Now, what is Python? Python is a programming language which can be used, among other things, for developing desktop applications, websites, web applications. So there’s lots of functionality that you can import into Power Bi. And again, we’ll click on the visualization. If this was your first time, you’d be asked to enable the script visuals and again you would drag any values through. And we have the start of your data frame and the same buttons here. So R and Python allow you to extend programmatically in different ways your analysis. So if you’re familiar with either one, then you can use Power Bi to do the end visualizations for your R or Python scripts.
- End of Part 1
Well done. You’ve made it to the end of part one. All about visualizing data. Now, on screen you can see all of the requirements of the DA 100 exam. So you should have a look at all of these items that are in yellow and show yourself. Yes, I can do all of these. So, looking at the top section, for instance, creating reports, we spent a lot of time on various visualizations, so you should be able to choose appropriate types and format and configure it, design it for accessibility, apply slicing and filtering and all the rest. Enriching reports for Usability.
You’ve seen how to configure BOOKMARKS, configure interactions between visuals, do sorting, configure sync slices, export report data and all the other things that you can see there.

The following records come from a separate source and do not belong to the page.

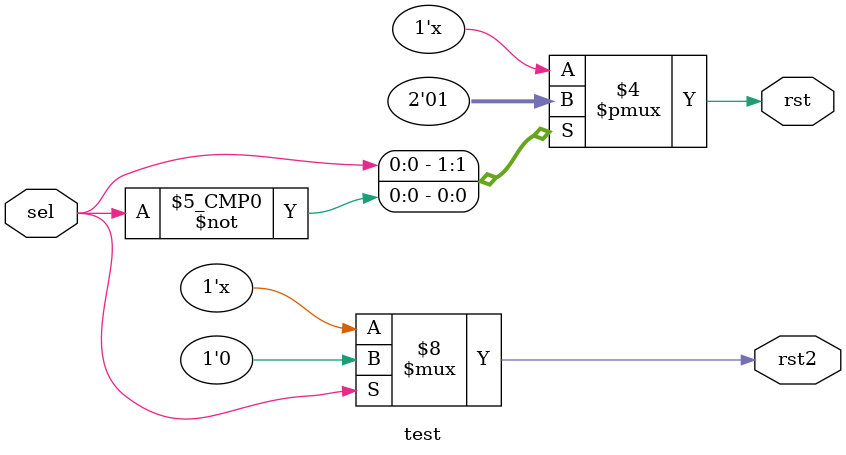
<source format=v>
`timescale 1ns / 1ps
`define ctrl {rst, rst2}
module test(
		input sel,
		output reg rst=0,
		output reg rst2=0
    );
	 
	 always @(*) begin
		case(sel)
			1 : begin
				rst = 1;
				`ctrl = 0;
			end
			0 : begin
				rst = 0;
				rst = 1;
			end
		endcase
	 end


endmodule

</source>
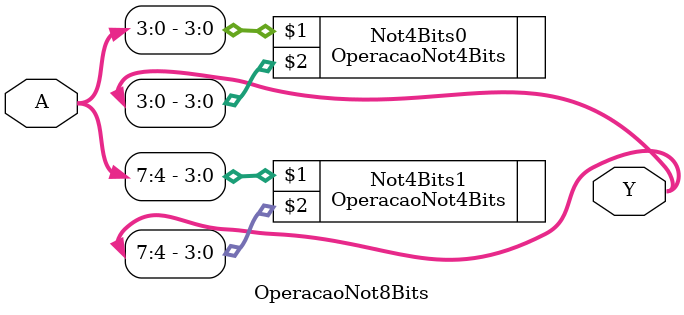
<source format=v>
module OperacaoNot8Bits(
    input [7:0] A,    // Entrada A de 8 bits
    output [7:0] Y    // Saída Y de 8 bits
);
    // Instanciando dois módulos de OperacaoNot4Bits para os 4 bits inferiores e superiores
    OperacaoNot4Bits Not4Bits0(A[3:0], Y[3:0]);   // Operação NOT para os 4 bits inferiores
    OperacaoNot4Bits Not4Bits1(A[7:4], Y[7:4]);   // Operação NOT para os 4 bits superiores
endmodule

</source>
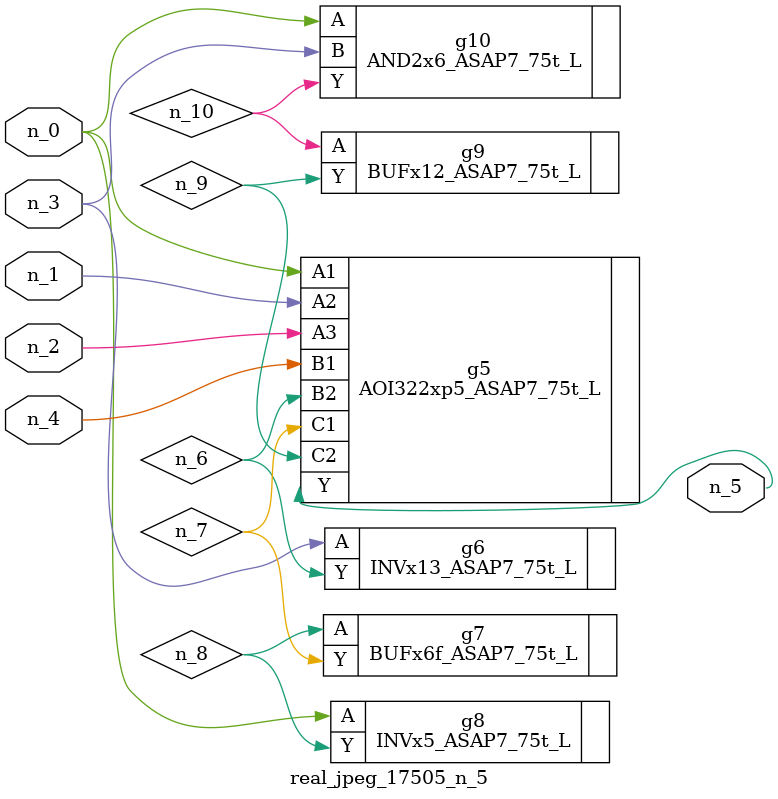
<source format=v>
module real_jpeg_17505_n_5 (n_4, n_0, n_1, n_2, n_3, n_5);

input n_4;
input n_0;
input n_1;
input n_2;
input n_3;

output n_5;

wire n_8;
wire n_6;
wire n_7;
wire n_10;
wire n_9;

AOI322xp5_ASAP7_75t_L g5 ( 
.A1(n_0),
.A2(n_1),
.A3(n_2),
.B1(n_4),
.B2(n_6),
.C1(n_7),
.C2(n_9),
.Y(n_5)
);

INVx5_ASAP7_75t_L g8 ( 
.A(n_0),
.Y(n_8)
);

AND2x6_ASAP7_75t_L g10 ( 
.A(n_0),
.B(n_3),
.Y(n_10)
);

INVx13_ASAP7_75t_L g6 ( 
.A(n_3),
.Y(n_6)
);

BUFx6f_ASAP7_75t_L g7 ( 
.A(n_8),
.Y(n_7)
);

BUFx12_ASAP7_75t_L g9 ( 
.A(n_10),
.Y(n_9)
);


endmodule
</source>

At eleven we are enhancing reports to export insights or conditional formatting slices and filtering. Again performing a top end analysis using a Q and A visuals, creating reference lines, and then at twelve, performing an advanced analysis. So this is largely what we’ve been doing in the previous section. So identifying outliers using groupings and binnings and key influences and decisions, composition, tree visuals. So take a moment, just have a look at this list, just to say I have learned all of this and then take a deep breath and I’ll see you in part two.